Caribbean lawsuit challenges St. Vincent’s anti-gay law

The Caribbean island nation of St. Vincent and the Grenadines is the focus for the latest in a continuing series of legal challenges to anti-gay laws inherited from the region’s colonial past.

St. Vincent anti-gay law challenged

Two gay men filed court proceedings to challenge St Vincent and the Grenadines’ “buggery” and “gross indecency” laws, which criminalise homosexuality.

Both men, who have been advised by Jeremy Johnson QC and Peter Laverack of 5 Essex Court, assert that their dignity and autonomy are stripped by these laws. They have filed claims with Affidavits stating that they have been exiled from the Caribbean nation due to the severely draconian and damaging effects of these laws.

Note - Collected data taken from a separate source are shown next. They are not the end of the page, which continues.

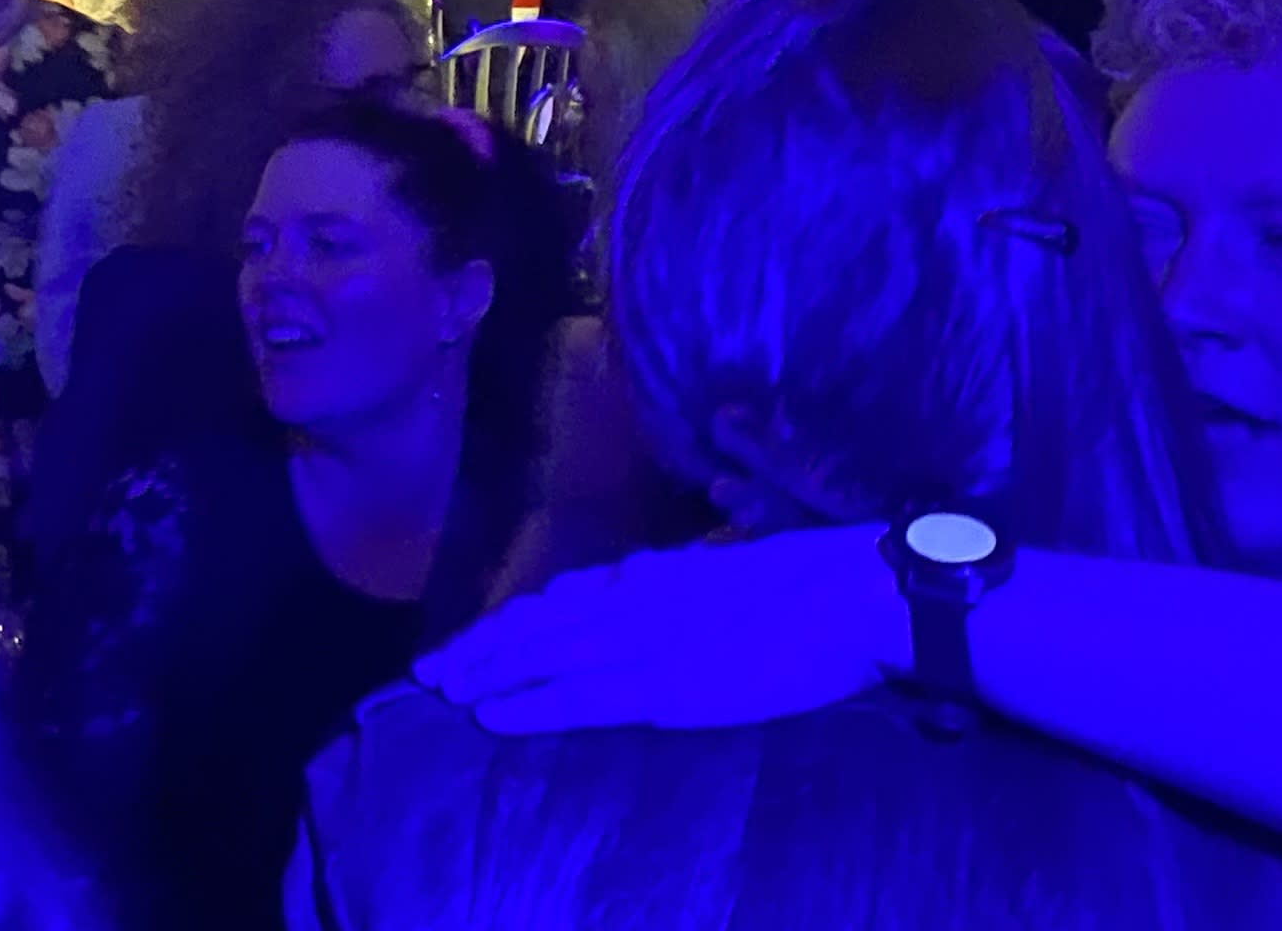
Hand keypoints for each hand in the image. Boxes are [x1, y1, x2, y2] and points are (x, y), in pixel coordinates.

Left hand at [415, 529, 906, 734]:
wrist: (850, 595)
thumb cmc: (804, 581)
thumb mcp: (720, 566)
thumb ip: (673, 582)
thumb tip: (639, 590)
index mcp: (647, 573)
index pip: (557, 598)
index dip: (508, 621)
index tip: (472, 639)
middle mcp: (629, 598)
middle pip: (532, 623)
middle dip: (478, 648)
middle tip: (430, 671)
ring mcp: (643, 640)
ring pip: (541, 656)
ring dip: (486, 673)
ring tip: (444, 691)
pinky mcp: (666, 684)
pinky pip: (579, 697)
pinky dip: (529, 704)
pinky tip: (492, 715)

Javin Johnson, aged 22, successfully claimed asylum in the United Kingdom in 2017 having established that he could not live as a gay man in St Vincent. Sean Macleish, aged 53, is a Vincentian resident in Chicago, Illinois. Macleish has publicly advocated to the Caribbean nation’s Prime Minister for the removal of these laws so that he may return home with his partner, but to no effect.

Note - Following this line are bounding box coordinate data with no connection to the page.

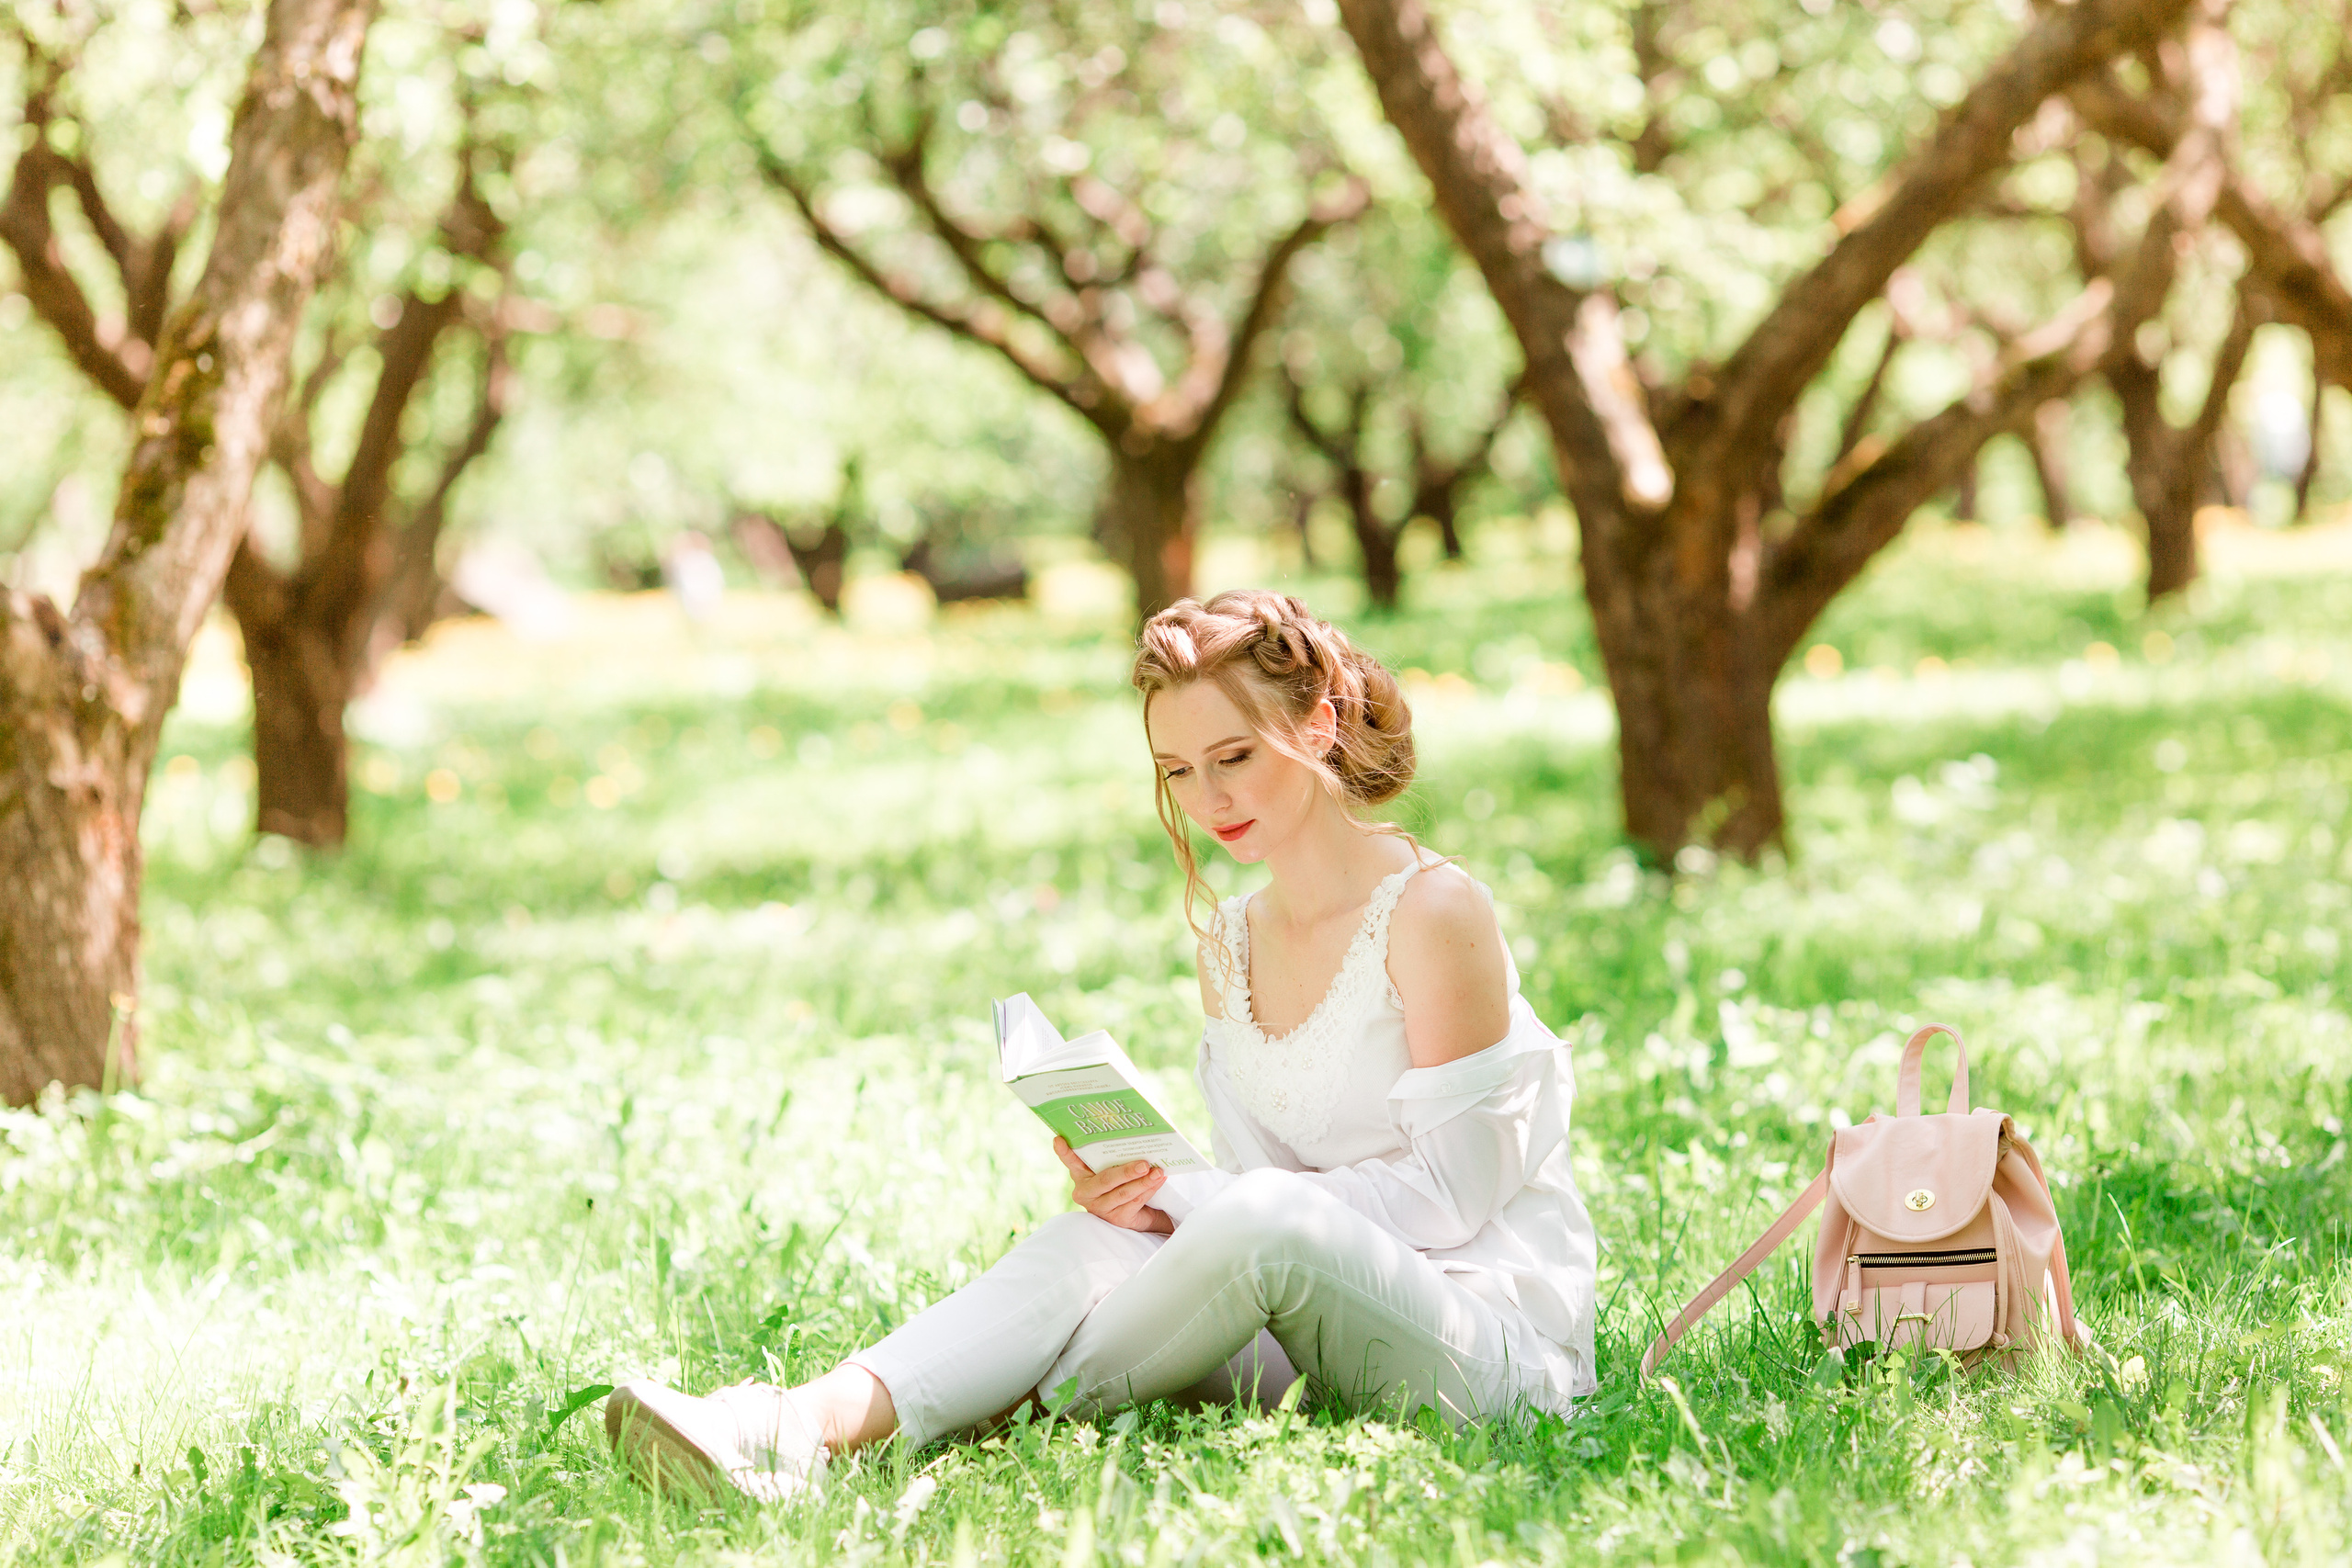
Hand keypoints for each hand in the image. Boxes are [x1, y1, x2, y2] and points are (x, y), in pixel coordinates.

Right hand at [1054, 1138, 1173, 1233]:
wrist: (1140, 1210)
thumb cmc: (1124, 1180)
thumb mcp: (1115, 1166)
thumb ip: (1115, 1154)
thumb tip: (1134, 1133)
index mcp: (1081, 1175)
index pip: (1071, 1161)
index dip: (1065, 1152)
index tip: (1058, 1139)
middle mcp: (1086, 1193)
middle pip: (1105, 1180)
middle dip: (1127, 1172)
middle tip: (1144, 1164)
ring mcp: (1100, 1208)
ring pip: (1123, 1193)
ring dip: (1143, 1182)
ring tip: (1158, 1172)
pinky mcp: (1116, 1219)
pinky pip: (1134, 1203)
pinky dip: (1148, 1190)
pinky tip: (1158, 1181)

These challenges coincide with Prince William and his family holidaying in the country on the exclusive island of Mustique, whose website states “there are no rules on Mustique”. LGBT visitors, however, would be liable to arrest and imprisonment for up to 10 years if caught being intimate. Prince William stated this month that he would be “absolutely fine” if his own children were gay.